• Exercise directions:
Only lines with the string "years" should be returned from the data below.

• Extracted data:

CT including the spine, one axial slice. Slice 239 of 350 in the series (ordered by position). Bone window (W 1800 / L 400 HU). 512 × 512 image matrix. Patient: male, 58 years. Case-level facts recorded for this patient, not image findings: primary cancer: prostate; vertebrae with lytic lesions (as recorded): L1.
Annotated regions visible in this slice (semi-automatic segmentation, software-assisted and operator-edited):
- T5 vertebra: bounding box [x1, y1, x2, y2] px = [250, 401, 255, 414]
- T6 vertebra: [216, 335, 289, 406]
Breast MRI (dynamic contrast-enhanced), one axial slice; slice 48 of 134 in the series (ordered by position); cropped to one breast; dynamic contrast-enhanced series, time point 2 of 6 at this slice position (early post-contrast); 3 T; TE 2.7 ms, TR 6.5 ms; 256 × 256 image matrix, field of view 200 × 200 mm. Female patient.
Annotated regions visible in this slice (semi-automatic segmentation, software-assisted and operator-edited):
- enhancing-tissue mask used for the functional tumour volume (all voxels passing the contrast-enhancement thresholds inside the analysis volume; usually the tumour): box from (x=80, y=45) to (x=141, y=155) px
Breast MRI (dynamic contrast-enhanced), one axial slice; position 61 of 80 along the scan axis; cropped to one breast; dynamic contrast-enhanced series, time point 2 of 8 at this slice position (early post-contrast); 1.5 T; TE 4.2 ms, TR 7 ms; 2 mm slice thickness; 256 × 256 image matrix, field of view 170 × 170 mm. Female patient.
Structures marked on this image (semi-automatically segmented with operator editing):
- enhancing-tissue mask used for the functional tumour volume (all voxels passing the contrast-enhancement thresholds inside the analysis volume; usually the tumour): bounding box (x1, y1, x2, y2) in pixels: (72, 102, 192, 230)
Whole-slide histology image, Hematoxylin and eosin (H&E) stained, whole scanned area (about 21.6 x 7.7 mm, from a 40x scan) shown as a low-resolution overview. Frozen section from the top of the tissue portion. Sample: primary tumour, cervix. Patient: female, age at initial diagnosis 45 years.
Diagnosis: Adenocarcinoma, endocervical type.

• Answer to this exercise:
CT including the spine, one axial slice. Slice 239 of 350 in the series (ordered by position). Bone window (W 1800 / L 400 HU). 512 × 512 image matrix. Patient: male, 58 years. Case-level facts recorded for this patient, not image findings: primary cancer: prostate; vertebrae with lytic lesions (as recorded): L1.
Whole-slide histology image, Hematoxylin and eosin (H&E) stained, whole scanned area (about 21.6 x 7.7 mm, from a 40x scan) shown as a low-resolution overview. Frozen section from the top of the tissue portion. Sample: primary tumour, cervix. Patient: female, age at initial diagnosis 45 years.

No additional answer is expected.